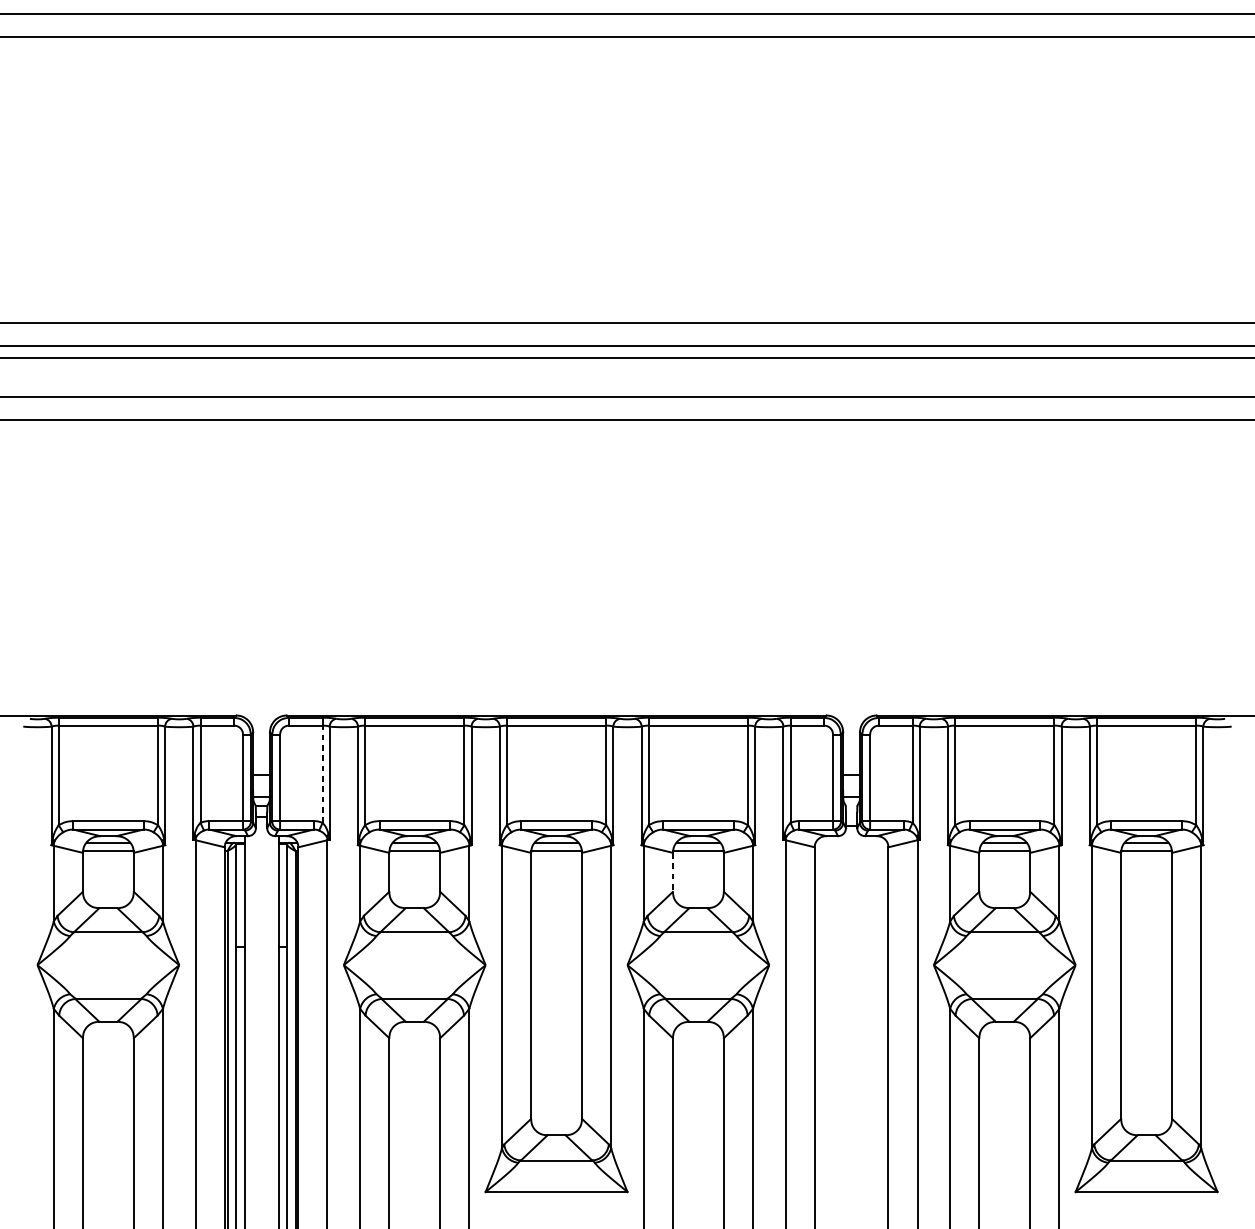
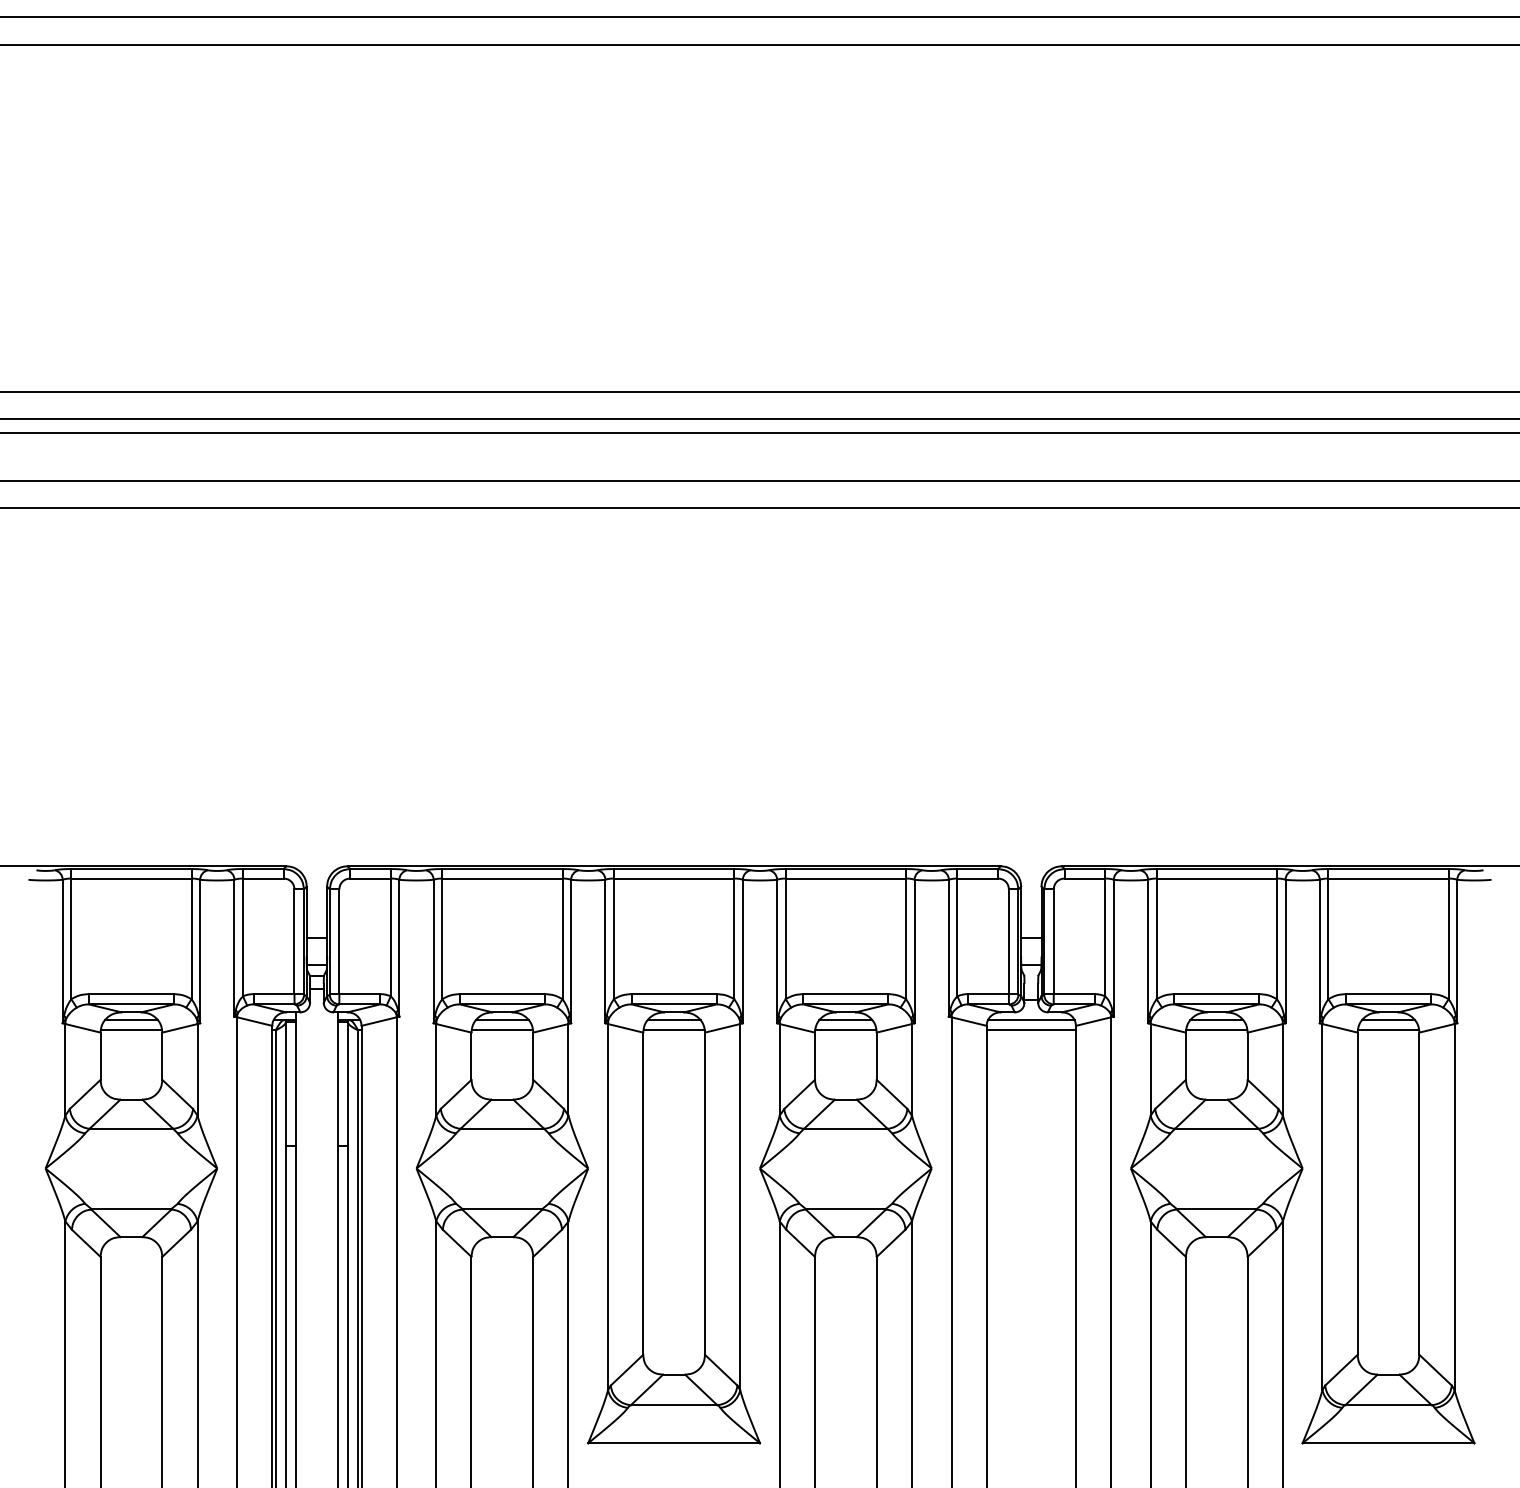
line: (322, 774) -> (390, 937), dashed -> solid
line: (850, 842) -> (1030, 1020), added
line: (850, 851) -> (1030, 1030), added
line: (672, 872) -> (814, 1056), dashed -> solid

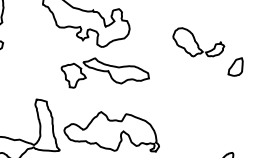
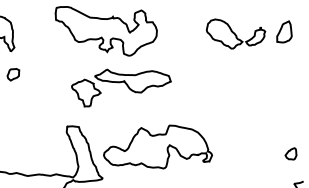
part: (236, 66) -> (284, 31), moved
part: (104, 76) -> (121, 87), moved

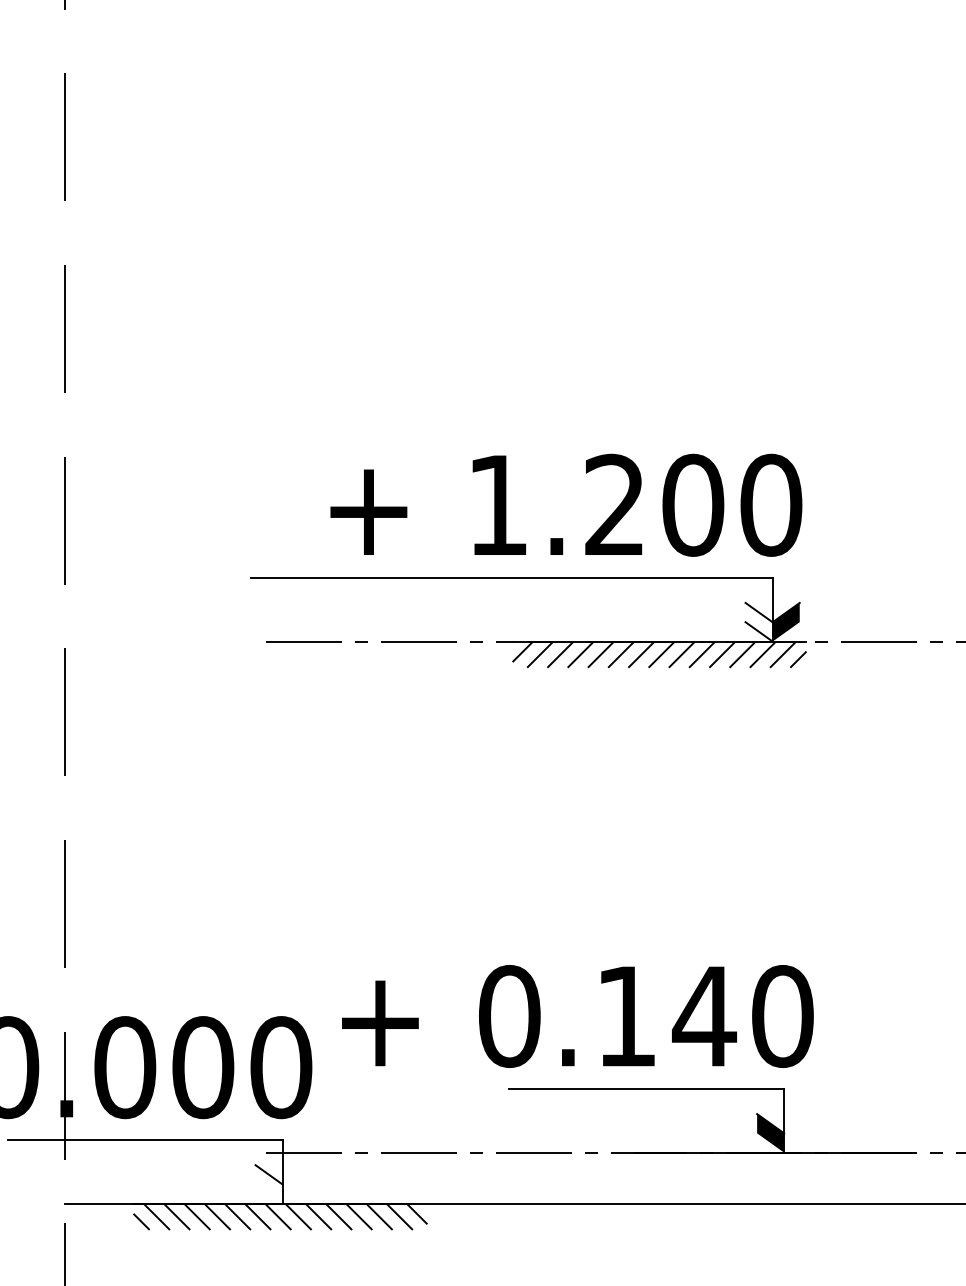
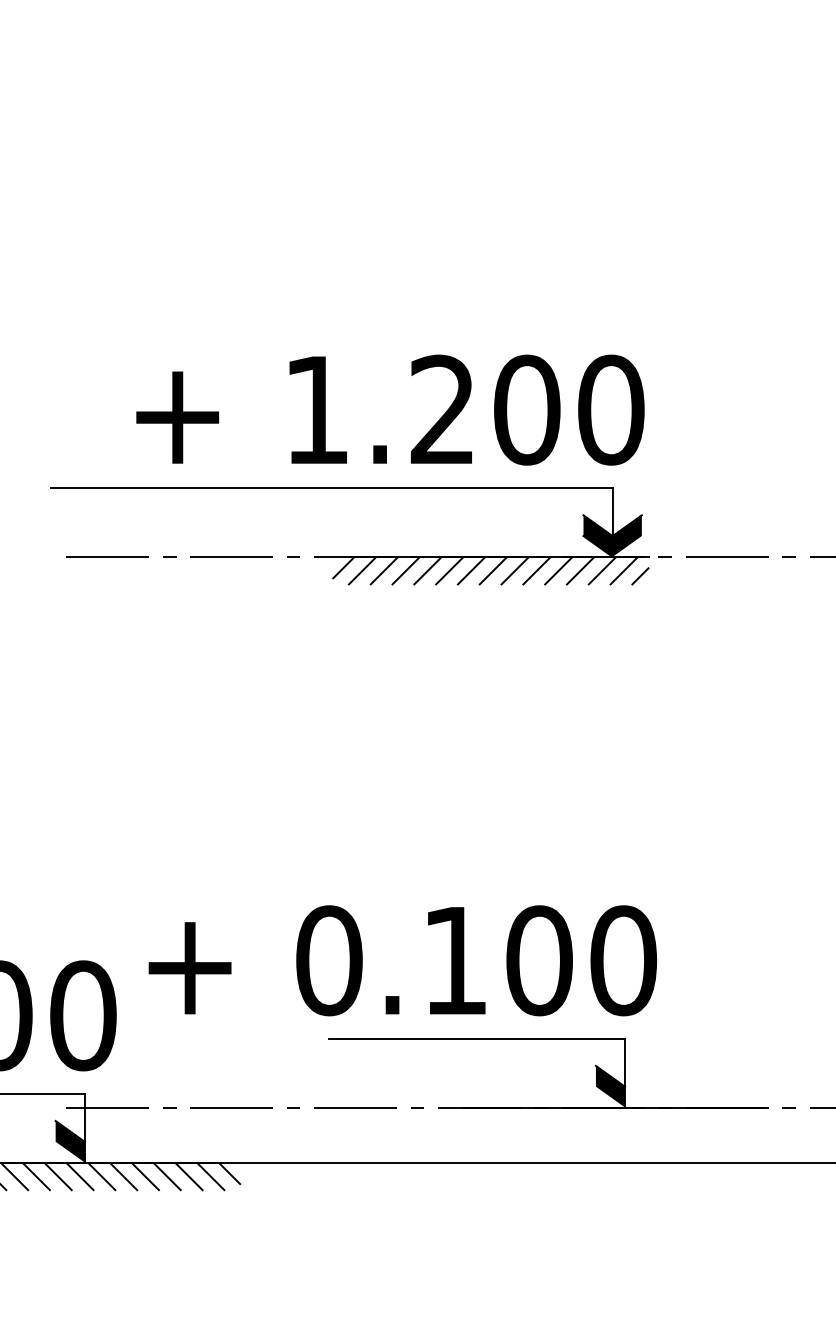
fill: (758, 621) -> (597, 535), added
text: (704, 1016) -> (539, 960), 0.140 -> 0.100
fill: (268, 1184) -> (69, 1141), added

**Instruction:**
Give the entries again without a single change, but with no pictures.

**Answer section:**
line: (322, 774) -> (390, 937), dashed -> solid
line: (850, 842) -> (1030, 1020), added
line: (850, 851) -> (1030, 1030), added
line: (672, 872) -> (814, 1056), dashed -> solid

part: (236, 66) -> (284, 31), moved
part: (104, 76) -> (121, 87), moved

fill: (758, 621) -> (597, 535), added
text: (704, 1016) -> (539, 960), 0.140 -> 0.100
fill: (268, 1184) -> (69, 1141), added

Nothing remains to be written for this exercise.